Donnerstag, 30. Januar 2014

Plumpe Massenmanipulation: Edward Snowden für den Friedensnobelpreis nominiert - Warum nicht Putin?

Friedensnobelpreisträger Barack Obama
In Anbetracht der bereits verliehenen Friedensnobelpreise für Barack Obama oder Henry Kissinger, klingt die Nominierung für Eduard Snowden gerade wie ein Hohn. Norwegen führt als Begründung für seine Entscheidung pro Snowden an, er habe mit seinen Veröffentlichungen "zu einer stabileren und friedlicheren Weltordnung beigetragen". Eigentlich sollte Putin ebenso auf der Nominierungsliste von Oslo auftauchen. Er schützte Snowden vor dem Zugriff der USA und verhinderte den militärischen Einmarsch der USA in Syrien, zusammen mit seinem chinesischen Amtskollegen. 

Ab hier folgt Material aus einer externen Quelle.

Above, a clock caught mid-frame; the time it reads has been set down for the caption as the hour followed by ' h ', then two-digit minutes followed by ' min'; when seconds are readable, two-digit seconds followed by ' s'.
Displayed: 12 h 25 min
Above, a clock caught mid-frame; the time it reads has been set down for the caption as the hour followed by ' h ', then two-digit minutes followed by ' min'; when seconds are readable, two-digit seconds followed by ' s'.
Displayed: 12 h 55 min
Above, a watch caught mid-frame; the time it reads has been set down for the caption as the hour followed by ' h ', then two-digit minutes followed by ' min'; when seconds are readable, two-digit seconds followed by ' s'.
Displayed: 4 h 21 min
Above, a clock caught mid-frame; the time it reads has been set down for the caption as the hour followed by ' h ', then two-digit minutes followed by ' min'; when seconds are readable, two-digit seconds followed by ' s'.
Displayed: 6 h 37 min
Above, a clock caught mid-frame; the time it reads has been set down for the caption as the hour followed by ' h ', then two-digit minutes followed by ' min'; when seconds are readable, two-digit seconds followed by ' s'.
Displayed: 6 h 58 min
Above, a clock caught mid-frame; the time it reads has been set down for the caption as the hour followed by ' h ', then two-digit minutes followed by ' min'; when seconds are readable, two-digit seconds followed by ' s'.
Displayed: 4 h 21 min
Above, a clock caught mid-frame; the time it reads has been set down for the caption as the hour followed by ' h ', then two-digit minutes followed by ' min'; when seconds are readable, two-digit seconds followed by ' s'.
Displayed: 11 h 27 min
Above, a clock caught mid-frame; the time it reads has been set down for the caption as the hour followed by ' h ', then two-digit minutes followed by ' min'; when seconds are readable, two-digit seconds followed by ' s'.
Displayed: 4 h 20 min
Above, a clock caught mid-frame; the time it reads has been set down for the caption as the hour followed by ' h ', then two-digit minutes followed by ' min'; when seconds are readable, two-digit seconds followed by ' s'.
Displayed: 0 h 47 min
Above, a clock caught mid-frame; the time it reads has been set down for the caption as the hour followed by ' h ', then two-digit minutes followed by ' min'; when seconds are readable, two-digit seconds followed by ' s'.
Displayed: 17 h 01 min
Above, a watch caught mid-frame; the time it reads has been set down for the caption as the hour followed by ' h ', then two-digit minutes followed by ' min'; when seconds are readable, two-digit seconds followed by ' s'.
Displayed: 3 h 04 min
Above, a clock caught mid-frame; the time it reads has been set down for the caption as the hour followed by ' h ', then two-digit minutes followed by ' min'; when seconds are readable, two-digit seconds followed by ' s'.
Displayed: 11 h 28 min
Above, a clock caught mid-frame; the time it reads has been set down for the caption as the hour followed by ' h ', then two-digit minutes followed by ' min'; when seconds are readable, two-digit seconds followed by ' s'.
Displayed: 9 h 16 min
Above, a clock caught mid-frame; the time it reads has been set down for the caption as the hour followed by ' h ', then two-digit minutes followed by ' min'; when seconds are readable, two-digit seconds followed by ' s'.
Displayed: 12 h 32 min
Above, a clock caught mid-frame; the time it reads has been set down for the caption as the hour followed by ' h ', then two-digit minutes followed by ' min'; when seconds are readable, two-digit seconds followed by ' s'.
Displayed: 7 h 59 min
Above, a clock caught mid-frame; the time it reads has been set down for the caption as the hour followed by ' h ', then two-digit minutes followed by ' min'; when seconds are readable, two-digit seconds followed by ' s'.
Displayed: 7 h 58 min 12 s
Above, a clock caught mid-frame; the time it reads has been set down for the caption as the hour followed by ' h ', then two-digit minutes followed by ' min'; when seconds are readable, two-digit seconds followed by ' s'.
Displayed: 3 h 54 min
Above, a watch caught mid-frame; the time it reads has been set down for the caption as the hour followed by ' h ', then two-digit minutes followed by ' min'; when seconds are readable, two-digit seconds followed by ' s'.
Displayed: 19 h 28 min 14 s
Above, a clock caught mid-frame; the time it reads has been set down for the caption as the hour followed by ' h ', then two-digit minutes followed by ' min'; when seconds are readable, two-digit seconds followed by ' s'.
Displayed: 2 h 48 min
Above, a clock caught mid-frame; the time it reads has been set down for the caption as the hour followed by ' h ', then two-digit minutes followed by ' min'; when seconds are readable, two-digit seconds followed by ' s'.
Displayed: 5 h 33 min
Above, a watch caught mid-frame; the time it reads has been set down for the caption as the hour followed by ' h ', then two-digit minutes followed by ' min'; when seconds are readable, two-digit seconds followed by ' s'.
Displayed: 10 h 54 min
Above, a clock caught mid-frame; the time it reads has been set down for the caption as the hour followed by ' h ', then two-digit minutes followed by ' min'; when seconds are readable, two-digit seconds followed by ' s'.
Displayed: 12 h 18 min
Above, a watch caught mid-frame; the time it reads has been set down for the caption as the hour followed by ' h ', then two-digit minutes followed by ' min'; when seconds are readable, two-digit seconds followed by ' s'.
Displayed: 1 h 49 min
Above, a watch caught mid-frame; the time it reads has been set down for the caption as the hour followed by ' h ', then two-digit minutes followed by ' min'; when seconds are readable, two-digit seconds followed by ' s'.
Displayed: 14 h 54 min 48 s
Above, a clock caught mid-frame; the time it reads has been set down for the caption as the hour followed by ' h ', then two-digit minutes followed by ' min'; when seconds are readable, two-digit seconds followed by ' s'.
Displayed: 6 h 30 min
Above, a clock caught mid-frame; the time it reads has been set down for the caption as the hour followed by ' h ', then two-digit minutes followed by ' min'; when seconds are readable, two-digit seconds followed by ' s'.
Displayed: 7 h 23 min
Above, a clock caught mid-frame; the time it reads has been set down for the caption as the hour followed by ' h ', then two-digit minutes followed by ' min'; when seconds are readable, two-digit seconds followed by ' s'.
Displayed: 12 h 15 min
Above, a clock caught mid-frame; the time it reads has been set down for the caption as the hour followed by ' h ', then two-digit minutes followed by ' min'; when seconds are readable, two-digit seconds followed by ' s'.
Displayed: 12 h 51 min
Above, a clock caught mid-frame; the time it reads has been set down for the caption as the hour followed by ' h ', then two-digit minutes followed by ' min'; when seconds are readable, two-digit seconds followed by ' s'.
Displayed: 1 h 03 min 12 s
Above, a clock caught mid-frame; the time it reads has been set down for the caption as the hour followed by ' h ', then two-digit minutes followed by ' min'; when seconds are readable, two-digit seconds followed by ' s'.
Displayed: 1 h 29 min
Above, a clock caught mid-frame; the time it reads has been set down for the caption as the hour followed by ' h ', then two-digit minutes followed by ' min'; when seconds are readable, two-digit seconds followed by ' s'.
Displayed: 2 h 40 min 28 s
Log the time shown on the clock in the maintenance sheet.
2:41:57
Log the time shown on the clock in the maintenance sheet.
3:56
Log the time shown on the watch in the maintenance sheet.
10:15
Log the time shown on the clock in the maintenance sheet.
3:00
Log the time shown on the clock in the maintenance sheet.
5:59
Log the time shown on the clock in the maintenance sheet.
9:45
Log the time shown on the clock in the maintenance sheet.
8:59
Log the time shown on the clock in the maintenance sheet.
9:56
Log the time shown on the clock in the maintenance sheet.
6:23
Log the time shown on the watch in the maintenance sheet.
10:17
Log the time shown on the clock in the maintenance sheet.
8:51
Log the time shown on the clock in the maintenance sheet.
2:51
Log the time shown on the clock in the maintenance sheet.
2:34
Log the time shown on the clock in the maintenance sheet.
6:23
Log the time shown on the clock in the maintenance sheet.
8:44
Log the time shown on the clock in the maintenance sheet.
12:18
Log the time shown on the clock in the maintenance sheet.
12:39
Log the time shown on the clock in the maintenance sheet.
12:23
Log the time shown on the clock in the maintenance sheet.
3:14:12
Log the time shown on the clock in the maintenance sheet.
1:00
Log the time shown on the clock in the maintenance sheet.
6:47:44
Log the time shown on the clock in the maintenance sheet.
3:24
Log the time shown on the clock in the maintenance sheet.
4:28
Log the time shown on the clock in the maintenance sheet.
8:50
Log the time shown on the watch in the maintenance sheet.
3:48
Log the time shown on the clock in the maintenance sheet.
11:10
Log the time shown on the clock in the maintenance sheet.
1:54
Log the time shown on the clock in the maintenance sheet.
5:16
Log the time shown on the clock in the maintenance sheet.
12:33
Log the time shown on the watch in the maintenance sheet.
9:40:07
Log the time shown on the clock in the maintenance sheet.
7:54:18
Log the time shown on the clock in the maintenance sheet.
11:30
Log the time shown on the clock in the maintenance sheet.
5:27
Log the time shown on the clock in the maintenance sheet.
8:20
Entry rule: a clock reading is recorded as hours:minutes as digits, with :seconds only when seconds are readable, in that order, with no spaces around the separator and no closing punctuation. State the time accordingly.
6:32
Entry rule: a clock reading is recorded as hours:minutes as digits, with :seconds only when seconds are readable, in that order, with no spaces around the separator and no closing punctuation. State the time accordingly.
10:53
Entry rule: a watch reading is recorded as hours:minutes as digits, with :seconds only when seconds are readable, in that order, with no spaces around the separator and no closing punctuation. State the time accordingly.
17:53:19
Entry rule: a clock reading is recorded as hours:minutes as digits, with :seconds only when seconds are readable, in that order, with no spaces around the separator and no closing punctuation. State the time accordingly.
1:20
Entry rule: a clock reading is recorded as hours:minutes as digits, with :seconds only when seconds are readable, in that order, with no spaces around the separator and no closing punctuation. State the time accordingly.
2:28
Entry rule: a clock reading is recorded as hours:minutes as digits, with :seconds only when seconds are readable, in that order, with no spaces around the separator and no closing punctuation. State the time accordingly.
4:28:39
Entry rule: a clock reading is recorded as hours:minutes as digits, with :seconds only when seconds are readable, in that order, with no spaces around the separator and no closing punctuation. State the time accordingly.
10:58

Schon vor E. Snowden ergaben sich genügend Möglichkeiten, Whistleblower (westliche Bürgerrechtler) mit diesem Preis zu schützen, so wie man es gerne mit chinesischen Bürgerrechtlern theatralisch in Oslo veranstaltete. Mannings (Whistleblower für Wikileaks über den US-Irak-Einsatz) Nominierung hätte ihm wohl viel Leid erspart, ebenso Julien Assange, der innerhalb dem Gebäude der ecuadorianischen Botschaft in London, in Selbsthaft sitzt. All das ignorierte Oslo wohlwollend und wissentlich.

Mit E. Snowden soll wohl der westlichen, zivilisierten und freien Welt suggeriert werden, dass sich das Verhalten der USA und Großbritannien in Bezug auf Abhörung verändert habe. Doch genau das ist nicht der Fall. Vermutlich will Norwegen nur seinen eigenen, ramponierten Ruf  als "Kriegs- und Intrigennobelpreis" mit Snowden aufpolieren und aufwerten. Zumal dieser auch noch in Russland, dem ideologischen Feind von Europa und den USA,  Schutz vor dem Weltführer USA suchte. Das ist nicht nur ein Gesichtsverlust für die USA, sondern auch für Europa, mit samt ihrer Rechtsstaatlichkeit. Diese verhinderte auch, dass Snowden Asyl in Europa erhielt. Doch bis heute hat kein europäischer Staat seine Rechtsstaatlichkeit überarbeitet oder gar den neuen Gegebenheit angepasst. Es gab keine Änderungen in der Weltordnung.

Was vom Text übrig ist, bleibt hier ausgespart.